──────── Input material ────────
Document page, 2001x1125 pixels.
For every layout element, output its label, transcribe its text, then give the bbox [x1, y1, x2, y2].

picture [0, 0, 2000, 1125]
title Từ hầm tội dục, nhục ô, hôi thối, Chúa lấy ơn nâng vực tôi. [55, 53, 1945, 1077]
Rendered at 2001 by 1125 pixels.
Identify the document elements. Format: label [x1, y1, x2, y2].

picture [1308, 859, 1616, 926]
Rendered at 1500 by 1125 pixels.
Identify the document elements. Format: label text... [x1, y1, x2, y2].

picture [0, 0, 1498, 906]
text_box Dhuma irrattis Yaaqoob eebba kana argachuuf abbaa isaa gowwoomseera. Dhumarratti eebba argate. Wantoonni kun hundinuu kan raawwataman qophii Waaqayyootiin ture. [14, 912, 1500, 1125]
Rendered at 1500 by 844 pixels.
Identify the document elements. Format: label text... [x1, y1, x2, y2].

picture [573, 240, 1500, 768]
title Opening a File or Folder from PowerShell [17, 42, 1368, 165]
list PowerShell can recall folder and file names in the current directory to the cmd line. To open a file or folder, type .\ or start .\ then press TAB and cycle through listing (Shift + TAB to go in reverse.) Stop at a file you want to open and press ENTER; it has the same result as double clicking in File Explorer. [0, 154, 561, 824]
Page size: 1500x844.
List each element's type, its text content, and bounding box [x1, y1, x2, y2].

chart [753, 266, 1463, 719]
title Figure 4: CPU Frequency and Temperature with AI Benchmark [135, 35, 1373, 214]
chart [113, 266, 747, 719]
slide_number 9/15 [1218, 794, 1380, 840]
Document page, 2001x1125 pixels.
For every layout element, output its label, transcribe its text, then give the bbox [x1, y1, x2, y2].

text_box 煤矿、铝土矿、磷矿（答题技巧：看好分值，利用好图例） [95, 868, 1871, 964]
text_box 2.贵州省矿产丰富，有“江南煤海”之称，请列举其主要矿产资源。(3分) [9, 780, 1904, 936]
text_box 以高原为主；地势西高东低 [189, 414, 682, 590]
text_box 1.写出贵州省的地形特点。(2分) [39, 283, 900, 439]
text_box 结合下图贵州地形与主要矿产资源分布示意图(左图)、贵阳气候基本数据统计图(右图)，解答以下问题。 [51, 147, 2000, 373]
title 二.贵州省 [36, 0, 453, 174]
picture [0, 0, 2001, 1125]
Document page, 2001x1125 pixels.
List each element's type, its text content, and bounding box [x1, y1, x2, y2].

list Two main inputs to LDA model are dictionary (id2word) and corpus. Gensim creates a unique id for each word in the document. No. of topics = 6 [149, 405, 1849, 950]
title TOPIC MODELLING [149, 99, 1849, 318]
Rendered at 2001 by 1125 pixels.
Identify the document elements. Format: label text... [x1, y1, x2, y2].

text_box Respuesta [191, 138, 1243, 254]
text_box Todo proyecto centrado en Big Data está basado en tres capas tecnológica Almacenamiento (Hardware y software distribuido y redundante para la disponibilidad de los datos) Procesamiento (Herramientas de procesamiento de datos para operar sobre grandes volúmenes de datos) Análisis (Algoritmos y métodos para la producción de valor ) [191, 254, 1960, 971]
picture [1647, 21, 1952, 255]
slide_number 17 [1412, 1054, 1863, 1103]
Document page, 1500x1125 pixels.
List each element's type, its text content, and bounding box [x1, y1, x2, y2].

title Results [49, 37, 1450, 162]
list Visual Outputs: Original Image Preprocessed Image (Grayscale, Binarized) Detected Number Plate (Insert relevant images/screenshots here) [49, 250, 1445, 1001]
────────
[What to do] All of the data above should be reproduced word for word.

[Your solution]
Document page, 2001x1125 pixels.
For every layout element, output its label, transcribe its text, then give the bbox [x1, y1, x2, y2].

picture [0, 0, 2000, 1125]
title Từ hầm tội dục, nhục ô, hôi thối, Chúa lấy ơn nâng vực tôi. [55, 53, 1945, 1077]
Rendered at 2001 by 1125 pixels.
Identify the document elements. Format: label [x1, y1, x2, y2].

picture [1308, 859, 1616, 926]
Rendered at 1500 by 1125 pixels.
Identify the document elements. Format: label text... [x1, y1, x2, y2].

picture [0, 0, 1498, 906]
text_box Dhuma irrattis Yaaqoob eebba kana argachuuf abbaa isaa gowwoomseera. Dhumarratti eebba argate. Wantoonni kun hundinuu kan raawwataman qophii Waaqayyootiin ture. [14, 912, 1500, 1125]
Rendered at 1500 by 844 pixels.
Identify the document elements. Format: label text... [x1, y1, x2, y2].

picture [573, 240, 1500, 768]
title Opening a File or Folder from PowerShell [17, 42, 1368, 165]
list PowerShell can recall folder and file names in the current directory to the cmd line. To open a file or folder, type .\ or start .\ then press TAB and cycle through listing (Shift + TAB to go in reverse.) Stop at a file you want to open and press ENTER; it has the same result as double clicking in File Explorer. [0, 154, 561, 824]
Page size: 1500x844.
List each element's type, its text content, and bounding box [x1, y1, x2, y2].

chart [753, 266, 1463, 719]
title Figure 4: CPU Frequency and Temperature with AI Benchmark [135, 35, 1373, 214]
chart [113, 266, 747, 719]
slide_number 9/15 [1218, 794, 1380, 840]
Document page, 2001x1125 pixels.
For every layout element, output its label, transcribe its text, then give the bbox [x1, y1, x2, y2].

text_box 煤矿、铝土矿、磷矿（答题技巧：看好分值，利用好图例） [95, 868, 1871, 964]
text_box 2.贵州省矿产丰富，有“江南煤海”之称，请列举其主要矿产资源。(3分) [9, 780, 1904, 936]
text_box 以高原为主；地势西高东低 [189, 414, 682, 590]
text_box 1.写出贵州省的地形特点。(2分) [39, 283, 900, 439]
text_box 结合下图贵州地形与主要矿产资源分布示意图(左图)、贵阳气候基本数据统计图(右图)，解答以下问题。 [51, 147, 2000, 373]
title 二.贵州省 [36, 0, 453, 174]
picture [0, 0, 2001, 1125]
Document page, 2001x1125 pixels.
List each element's type, its text content, and bounding box [x1, y1, x2, y2].

list Two main inputs to LDA model are dictionary (id2word) and corpus. Gensim creates a unique id for each word in the document. No. of topics = 6 [149, 405, 1849, 950]
title TOPIC MODELLING [149, 99, 1849, 318]
Rendered at 2001 by 1125 pixels.
Identify the document elements. Format: label text... [x1, y1, x2, y2].

text_box Respuesta [191, 138, 1243, 254]
text_box Todo proyecto centrado en Big Data está basado en tres capas tecnológica Almacenamiento (Hardware y software distribuido y redundante para la disponibilidad de los datos) Procesamiento (Herramientas de procesamiento de datos para operar sobre grandes volúmenes de datos) Análisis (Algoritmos y métodos para la producción de valor ) [191, 254, 1960, 971]
picture [1647, 21, 1952, 255]
slide_number 17 [1412, 1054, 1863, 1103]
Document page, 1500x1125 pixels.
List each element's type, its text content, and bounding box [x1, y1, x2, y2].

title Results [49, 37, 1450, 162]
list Visual Outputs: Original Image Preprocessed Image (Grayscale, Binarized) Detected Number Plate (Insert relevant images/screenshots here) [49, 250, 1445, 1001]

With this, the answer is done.